* Task statement:
In the passage on Pachycostasaurus, copy out the stretch from "It has been" through "unusual bone structures.", swapping "juvenile" for "hatchling".

* Reading passage:
It has been suggested that even though the holotypic individual appears to be a juvenile or sub-adult, its age is probably not solely responsible for these unusual bone structures.

==Palaeobiology==
Judging by its anatomy, Pachycostasaurus was most probably a benthic predator. The relative size and shape of its teeth indicate a diet ranging from soft teuthoids, such as belemnites, to bony fish, and perhaps some of the larger reptiles. Pachycostasaurus has a lightly constructed skull, a short, rather weak jaw symphysis, and ventral ballast for stability which would have resisted roll. Thus it is doubtful if Pachycostasaurus was a twist feeder like other contemporary pliosaurids.

* Record excerpts:
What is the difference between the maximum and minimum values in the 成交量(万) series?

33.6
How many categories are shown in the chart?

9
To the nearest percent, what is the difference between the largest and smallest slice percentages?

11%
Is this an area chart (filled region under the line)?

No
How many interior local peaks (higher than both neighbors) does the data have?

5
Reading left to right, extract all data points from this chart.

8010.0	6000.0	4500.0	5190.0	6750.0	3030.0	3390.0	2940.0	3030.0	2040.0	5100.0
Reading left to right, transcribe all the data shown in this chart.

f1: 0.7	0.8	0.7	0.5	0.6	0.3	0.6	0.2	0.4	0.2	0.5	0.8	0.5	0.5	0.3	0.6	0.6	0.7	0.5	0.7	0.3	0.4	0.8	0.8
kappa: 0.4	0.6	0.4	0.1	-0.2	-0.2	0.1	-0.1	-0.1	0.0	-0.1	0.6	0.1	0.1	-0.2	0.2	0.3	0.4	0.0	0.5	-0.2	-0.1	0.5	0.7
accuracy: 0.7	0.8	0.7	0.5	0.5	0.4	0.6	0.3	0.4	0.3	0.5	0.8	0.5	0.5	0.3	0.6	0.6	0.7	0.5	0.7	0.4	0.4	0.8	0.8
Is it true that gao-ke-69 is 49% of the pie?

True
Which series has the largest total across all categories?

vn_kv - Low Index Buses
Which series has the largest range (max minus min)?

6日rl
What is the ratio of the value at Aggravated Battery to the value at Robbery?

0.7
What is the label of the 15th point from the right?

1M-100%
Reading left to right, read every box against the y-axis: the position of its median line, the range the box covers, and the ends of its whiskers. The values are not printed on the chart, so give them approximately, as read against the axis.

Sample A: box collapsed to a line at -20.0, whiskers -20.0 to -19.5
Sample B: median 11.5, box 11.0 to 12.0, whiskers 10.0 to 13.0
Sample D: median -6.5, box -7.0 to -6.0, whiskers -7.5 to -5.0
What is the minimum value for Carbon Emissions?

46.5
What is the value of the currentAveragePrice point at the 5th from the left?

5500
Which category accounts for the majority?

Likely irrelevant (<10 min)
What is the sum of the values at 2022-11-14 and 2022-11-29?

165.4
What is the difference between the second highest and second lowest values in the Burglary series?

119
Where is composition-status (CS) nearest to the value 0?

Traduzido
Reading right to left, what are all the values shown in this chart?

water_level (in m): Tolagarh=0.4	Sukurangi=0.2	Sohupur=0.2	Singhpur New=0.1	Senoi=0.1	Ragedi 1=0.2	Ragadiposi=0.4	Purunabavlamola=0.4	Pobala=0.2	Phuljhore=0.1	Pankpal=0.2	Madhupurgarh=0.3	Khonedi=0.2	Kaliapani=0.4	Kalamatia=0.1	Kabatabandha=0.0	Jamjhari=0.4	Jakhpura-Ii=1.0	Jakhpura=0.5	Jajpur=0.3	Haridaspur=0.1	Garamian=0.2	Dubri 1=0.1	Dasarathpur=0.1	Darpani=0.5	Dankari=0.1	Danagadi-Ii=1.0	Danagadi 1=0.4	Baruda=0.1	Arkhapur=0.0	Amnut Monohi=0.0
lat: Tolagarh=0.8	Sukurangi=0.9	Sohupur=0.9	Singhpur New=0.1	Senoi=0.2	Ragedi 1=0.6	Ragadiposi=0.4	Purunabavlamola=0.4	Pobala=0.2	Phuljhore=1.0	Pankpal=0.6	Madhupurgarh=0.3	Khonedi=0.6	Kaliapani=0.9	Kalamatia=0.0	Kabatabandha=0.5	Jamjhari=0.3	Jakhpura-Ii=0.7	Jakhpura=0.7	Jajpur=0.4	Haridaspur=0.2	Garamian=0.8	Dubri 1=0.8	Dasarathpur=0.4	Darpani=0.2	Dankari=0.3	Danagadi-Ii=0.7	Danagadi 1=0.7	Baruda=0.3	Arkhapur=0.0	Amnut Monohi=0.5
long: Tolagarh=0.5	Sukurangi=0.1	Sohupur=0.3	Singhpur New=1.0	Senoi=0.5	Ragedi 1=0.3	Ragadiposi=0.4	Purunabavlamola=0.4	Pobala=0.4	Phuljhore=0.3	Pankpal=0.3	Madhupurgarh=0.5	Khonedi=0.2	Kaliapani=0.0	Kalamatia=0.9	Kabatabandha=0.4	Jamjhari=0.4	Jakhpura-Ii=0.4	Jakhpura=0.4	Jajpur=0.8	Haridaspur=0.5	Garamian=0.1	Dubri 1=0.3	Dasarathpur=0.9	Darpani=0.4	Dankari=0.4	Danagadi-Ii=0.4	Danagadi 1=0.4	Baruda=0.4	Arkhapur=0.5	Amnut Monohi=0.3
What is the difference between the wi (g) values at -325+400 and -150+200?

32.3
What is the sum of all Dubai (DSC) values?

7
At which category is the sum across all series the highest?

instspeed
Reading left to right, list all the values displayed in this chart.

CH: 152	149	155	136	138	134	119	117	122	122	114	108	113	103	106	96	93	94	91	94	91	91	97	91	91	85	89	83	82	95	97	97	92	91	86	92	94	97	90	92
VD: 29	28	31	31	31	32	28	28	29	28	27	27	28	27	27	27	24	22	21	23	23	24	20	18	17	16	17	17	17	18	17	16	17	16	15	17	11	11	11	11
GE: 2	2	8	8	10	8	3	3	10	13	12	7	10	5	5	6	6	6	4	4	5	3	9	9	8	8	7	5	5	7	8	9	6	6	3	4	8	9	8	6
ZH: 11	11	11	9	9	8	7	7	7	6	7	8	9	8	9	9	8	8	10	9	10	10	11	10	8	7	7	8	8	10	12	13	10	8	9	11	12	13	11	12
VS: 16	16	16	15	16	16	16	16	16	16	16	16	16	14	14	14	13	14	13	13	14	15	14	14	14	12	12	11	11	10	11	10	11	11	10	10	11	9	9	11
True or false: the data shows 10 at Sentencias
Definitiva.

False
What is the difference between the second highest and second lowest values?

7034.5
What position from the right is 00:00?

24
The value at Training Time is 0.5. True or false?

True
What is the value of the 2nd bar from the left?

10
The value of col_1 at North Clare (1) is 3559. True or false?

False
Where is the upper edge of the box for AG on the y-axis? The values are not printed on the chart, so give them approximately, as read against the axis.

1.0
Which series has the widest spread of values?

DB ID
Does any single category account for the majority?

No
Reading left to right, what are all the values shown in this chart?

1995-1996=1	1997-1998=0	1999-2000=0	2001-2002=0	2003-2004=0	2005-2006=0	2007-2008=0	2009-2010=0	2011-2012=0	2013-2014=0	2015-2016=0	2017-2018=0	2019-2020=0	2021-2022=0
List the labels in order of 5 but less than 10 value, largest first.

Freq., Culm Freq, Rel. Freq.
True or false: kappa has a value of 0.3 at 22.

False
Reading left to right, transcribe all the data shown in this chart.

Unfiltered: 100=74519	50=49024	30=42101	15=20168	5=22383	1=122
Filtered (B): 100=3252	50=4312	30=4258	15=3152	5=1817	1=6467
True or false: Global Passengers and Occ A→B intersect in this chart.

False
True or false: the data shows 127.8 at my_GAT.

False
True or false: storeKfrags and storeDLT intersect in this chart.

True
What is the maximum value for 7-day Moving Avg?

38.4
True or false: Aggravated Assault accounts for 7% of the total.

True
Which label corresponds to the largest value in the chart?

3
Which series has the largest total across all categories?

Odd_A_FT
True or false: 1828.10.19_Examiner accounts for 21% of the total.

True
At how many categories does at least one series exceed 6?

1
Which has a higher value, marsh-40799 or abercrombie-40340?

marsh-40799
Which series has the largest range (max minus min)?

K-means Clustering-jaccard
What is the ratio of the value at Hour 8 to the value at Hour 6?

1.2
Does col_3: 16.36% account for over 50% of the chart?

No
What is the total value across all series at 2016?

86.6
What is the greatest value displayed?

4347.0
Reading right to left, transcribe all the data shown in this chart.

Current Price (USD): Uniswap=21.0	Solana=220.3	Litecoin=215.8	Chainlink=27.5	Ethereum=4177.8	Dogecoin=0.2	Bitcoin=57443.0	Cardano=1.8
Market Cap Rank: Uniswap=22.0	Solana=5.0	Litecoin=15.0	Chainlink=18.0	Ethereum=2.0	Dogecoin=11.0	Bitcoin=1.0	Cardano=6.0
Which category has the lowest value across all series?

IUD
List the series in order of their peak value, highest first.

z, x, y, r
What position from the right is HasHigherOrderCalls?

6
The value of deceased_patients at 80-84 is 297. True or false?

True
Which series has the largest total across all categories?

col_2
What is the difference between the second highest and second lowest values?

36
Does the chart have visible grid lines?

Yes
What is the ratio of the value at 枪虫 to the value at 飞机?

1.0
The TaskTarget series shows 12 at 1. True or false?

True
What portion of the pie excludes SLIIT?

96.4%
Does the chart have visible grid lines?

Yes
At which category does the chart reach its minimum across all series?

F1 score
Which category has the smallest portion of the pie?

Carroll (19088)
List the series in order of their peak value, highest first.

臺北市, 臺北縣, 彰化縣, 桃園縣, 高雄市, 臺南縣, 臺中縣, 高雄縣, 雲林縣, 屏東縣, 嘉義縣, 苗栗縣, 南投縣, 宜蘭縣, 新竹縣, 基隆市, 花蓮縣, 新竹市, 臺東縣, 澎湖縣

* Output:
It has been suggested that even though the holotypic individual appears to be a hatchling or sub-adult, its age is probably not solely responsible for these unusual bone structures.